Tally how many lines in the design file records below contain the string "middle". Give only the number.

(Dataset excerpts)
------

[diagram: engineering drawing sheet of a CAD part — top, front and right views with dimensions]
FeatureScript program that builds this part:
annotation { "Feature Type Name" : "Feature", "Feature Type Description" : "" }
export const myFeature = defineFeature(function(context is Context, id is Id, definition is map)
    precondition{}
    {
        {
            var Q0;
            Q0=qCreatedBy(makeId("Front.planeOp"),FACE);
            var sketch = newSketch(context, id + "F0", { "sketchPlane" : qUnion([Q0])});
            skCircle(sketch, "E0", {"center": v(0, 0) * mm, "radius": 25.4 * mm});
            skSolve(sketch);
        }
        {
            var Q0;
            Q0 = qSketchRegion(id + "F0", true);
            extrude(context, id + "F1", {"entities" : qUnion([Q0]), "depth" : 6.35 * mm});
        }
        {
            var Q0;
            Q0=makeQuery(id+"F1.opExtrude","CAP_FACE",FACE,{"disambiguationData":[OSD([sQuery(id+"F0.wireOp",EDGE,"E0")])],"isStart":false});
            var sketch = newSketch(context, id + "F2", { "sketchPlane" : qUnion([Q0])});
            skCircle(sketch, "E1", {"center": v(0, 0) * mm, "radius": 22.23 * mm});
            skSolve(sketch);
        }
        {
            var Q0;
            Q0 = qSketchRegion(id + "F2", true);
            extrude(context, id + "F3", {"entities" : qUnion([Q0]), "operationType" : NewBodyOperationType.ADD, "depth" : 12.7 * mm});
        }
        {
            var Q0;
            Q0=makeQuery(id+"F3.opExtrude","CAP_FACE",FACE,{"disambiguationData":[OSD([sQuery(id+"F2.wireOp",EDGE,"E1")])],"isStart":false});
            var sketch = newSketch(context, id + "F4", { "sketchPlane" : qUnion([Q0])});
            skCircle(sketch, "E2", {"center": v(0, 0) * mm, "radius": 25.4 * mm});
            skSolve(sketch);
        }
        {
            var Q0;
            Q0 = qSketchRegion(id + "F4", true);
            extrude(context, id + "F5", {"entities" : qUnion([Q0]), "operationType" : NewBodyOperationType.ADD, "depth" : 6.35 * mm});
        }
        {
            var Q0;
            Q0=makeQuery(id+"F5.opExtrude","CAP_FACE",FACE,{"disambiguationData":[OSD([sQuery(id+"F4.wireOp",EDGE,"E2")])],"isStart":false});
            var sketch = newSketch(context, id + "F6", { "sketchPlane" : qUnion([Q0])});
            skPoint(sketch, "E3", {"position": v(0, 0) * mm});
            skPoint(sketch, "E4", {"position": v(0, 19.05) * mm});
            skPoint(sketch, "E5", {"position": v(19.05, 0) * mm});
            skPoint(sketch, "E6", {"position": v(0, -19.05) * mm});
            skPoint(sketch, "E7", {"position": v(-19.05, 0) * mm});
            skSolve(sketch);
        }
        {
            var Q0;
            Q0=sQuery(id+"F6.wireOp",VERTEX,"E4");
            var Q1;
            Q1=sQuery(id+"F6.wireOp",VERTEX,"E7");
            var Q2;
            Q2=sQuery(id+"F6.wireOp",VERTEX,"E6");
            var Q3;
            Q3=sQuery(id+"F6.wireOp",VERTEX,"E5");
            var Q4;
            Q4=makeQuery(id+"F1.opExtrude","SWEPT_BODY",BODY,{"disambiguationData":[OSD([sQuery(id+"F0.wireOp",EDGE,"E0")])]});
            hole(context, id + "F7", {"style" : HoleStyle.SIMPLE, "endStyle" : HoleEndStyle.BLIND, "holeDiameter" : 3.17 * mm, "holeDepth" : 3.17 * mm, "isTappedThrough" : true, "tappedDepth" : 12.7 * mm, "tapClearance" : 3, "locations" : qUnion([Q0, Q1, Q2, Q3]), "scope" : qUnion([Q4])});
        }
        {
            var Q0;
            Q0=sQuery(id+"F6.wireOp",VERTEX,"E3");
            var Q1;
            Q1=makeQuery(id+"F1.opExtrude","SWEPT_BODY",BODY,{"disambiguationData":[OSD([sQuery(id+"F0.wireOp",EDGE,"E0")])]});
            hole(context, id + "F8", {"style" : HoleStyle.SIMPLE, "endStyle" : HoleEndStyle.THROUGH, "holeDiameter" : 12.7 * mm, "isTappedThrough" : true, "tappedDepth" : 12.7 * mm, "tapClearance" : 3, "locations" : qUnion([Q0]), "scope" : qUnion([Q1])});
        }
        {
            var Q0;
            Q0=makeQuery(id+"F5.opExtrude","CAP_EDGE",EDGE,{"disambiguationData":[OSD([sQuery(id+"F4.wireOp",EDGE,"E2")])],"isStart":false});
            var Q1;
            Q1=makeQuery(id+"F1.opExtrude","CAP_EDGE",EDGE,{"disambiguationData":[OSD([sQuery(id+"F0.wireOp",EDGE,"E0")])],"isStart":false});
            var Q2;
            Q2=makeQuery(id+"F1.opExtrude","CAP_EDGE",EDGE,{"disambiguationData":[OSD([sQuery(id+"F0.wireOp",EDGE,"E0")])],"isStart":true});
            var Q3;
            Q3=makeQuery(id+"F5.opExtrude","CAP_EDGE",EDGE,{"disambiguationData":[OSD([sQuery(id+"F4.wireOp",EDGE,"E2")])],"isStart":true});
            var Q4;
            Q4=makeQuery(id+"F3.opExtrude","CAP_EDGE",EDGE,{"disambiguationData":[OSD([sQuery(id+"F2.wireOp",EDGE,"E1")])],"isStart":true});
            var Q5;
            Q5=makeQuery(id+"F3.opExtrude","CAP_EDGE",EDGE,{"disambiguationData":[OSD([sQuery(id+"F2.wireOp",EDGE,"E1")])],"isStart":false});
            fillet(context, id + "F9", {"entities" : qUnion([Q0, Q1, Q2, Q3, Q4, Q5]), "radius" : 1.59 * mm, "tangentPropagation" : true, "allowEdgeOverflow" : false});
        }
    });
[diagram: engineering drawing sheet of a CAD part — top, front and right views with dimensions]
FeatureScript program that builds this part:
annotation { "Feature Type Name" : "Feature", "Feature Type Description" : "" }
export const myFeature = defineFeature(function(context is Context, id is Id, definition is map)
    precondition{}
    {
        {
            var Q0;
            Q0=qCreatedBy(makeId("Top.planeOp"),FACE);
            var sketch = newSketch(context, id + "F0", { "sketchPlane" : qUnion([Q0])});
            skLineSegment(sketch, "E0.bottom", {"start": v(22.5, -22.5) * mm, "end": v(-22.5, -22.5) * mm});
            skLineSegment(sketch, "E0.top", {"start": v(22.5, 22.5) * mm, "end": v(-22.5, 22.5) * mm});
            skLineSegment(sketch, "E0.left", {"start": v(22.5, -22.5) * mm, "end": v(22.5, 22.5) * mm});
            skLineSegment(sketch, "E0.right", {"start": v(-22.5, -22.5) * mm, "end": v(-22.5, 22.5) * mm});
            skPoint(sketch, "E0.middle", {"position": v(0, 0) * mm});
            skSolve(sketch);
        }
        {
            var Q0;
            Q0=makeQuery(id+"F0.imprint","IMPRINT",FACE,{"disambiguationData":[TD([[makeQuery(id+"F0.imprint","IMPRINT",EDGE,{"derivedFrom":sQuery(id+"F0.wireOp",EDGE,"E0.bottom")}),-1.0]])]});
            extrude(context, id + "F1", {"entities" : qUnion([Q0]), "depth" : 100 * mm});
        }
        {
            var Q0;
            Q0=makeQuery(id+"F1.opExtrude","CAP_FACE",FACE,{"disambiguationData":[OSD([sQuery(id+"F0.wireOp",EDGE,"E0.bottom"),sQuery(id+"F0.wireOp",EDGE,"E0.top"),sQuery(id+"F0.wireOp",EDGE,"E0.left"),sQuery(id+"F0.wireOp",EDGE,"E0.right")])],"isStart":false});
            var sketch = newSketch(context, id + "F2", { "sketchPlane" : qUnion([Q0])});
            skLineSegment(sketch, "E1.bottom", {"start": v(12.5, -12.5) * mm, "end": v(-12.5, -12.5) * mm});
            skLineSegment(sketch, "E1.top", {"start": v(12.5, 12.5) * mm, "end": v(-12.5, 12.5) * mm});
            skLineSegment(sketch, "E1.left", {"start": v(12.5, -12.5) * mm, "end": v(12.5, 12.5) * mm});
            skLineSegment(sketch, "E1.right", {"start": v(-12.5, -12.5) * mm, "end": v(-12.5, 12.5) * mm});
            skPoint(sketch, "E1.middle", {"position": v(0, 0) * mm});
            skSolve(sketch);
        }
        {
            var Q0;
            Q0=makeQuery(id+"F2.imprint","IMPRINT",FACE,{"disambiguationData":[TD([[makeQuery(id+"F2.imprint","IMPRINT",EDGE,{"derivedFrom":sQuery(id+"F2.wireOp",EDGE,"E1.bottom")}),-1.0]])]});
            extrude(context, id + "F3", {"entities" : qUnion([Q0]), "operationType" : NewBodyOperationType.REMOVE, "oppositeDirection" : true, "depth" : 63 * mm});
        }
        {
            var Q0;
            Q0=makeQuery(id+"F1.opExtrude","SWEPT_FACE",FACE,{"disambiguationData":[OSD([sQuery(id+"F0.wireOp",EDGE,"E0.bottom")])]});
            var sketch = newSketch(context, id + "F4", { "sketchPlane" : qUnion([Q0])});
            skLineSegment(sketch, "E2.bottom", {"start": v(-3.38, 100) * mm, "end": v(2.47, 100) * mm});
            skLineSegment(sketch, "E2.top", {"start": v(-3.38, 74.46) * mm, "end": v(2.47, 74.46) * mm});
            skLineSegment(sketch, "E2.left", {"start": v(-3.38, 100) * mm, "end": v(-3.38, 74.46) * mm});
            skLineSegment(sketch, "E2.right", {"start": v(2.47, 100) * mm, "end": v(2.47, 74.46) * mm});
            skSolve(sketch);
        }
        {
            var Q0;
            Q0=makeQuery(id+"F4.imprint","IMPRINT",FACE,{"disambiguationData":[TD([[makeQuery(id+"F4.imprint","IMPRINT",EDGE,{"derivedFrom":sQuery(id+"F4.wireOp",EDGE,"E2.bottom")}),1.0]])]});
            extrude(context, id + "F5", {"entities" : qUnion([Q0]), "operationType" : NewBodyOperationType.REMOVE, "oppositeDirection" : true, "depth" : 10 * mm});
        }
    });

------

■ EXPECTED ANSWER ■
2